侯爵 松平 康國(まつだいら・やすくに)が書いた「予の実験せる自彊術」と云う本が大正9年に出版されているが、十文字大元氏を誉め称える言葉が載っています。

中井先生の書いた自彊術の本は、運動に熱心な人達に読ませる目的であって、今日まで広告もされず販売も許されなかったので世間には知られていず、また自彊術の効力がひとつも書かれていない。やらない人には自彊術の良さが伝わっていなかった。
自彊術が世に普及しないことは、深く遺憾とする所であって、一日も早く一人も多く知ってほしく、自彊術とは如何なるものかを世に紹介する次第である。

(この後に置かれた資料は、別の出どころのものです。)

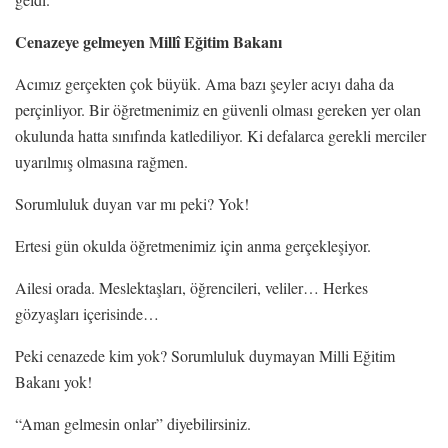
Cenazeye gelmeyen Millî Eğitim Bakanı
Acımız gerçekten çok büyük. Ama bazı şeyler acıyı daha da
perçinliyor. Bir öğretmenimiz en güvenli olması gereken yer olan
okulunda hatta sınıfında katlediliyor. Ki defalarca gerekli merciler
uyarılmış olmasına rağmen.
Sorumluluk duyan var mı peki? Yok!
Ertesi gün okulda öğretmenimiz için anma gerçekleşiyor.
Ailesi orada. Meslektaşları, öğrencileri, veliler… Herkes
gözyaşları içerisinde…
Peki cenazede kim yok? Sorumluluk duymayan Milli Eğitim
Bakanı yok!
“Aman gelmesin onlar” diyebilirsiniz.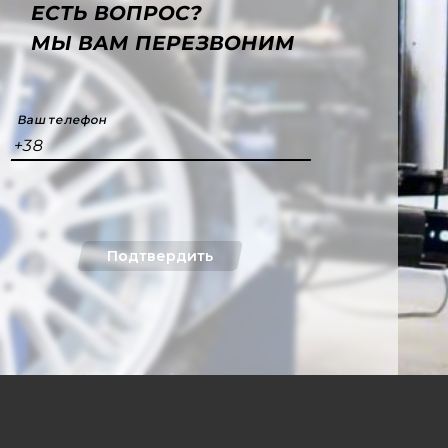
ЕСТЬ ВОПРОС?
МЫ ВАМ ПЕРЕЗВОНИМ
Ваш телефон
+38
Подтвердить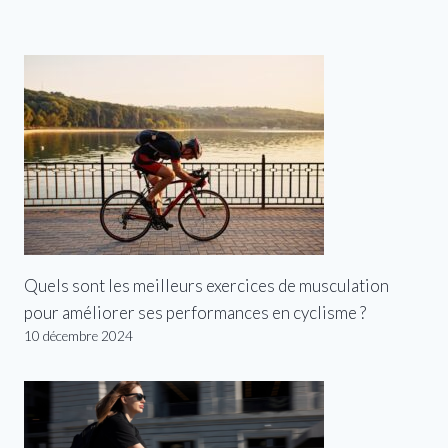
Quels sont les meilleurs exercices de musculation
pour améliorer ses performances en cyclisme ?
10 décembre 2024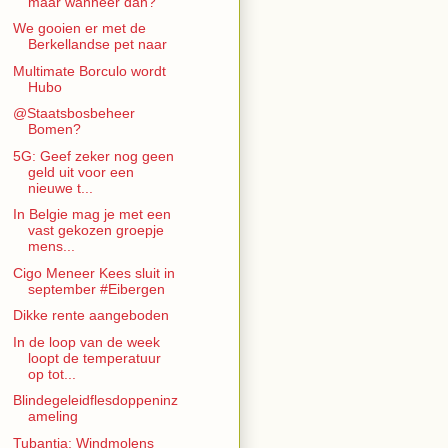
maar wanneer dan?
We gooien er met de
Berkellandse pet naar
Multimate Borculo wordt
Hubo
@Staatsbosbeheer
Bomen?
5G: Geef zeker nog geen
geld uit voor een
nieuwe t...
In Belgie mag je met een
vast gekozen groepje
mens...
Cigo Meneer Kees sluit in
september #Eibergen
Dikke rente aangeboden
In de loop van de week
loopt de temperatuur
op tot...
Blindegeleidflesdoppeninz
ameling
Tubantia: Windmolens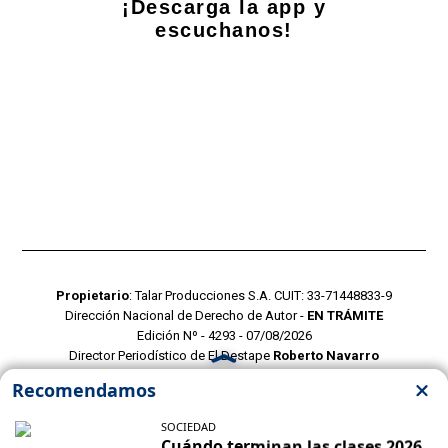
¡Descarga la app y
escuchanos!
Propietario
: Talar Producciones S.A. CUIT: 33-71448833-9
Dirección Nacional de Derecho de Autor -
EN TRÁMITE
Edición Nº - 4293 - 07/08/2026
Director Periodístico de El Destape
Roberto Navarro
TERMINOS Y CONDICIONES
POLITICAS DE PRIVACIDAD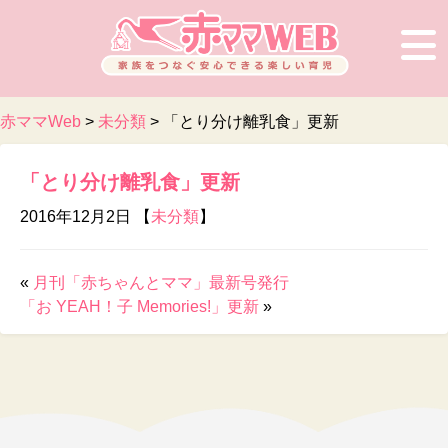
赤ママWeb
>
未分類
>
「とり分け離乳食」更新
「とり分け離乳食」更新
2016年12月2日 【
未分類
】
«
月刊「赤ちゃんとママ」最新号発行
「お YEAH！子 Memories!」更新
»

世の中には大げさな看板を出して、何法何術と名乗って居る者は、入会金とか授業料とか云って50円の100円を取る者がある。通信料を取る者がある。金持ちや貴顕(きけん-身分が高く、名声のあること)に取り入ろうとする者がある。
しかるに十文字君は、自ら巨万の私財をなげうって造った道場を一般の人に開放して、修繕も維持も皆自分でその費用を負担され、道場に来て練習する者からは一銭の費用や報酬をも受け取らず、「運動で身体の良くなった者が、自分と同じ様な病弱者に同情して、一人でも多く誘導するこそ、この上もない報酬である」と言われている。
中井先生の話に「自分がこれまで大病を癒してやった金持ちは幾人あるか知れないが、いずれも治ったら必ず御礼の為に道場を建てますと言いながら、一人もその約束を履行した者はない。しかるに十文字君だけは言ったことを忘れず、しかも金も惜しまずこのような立派な道場を建てられたのは見上げた方である」と。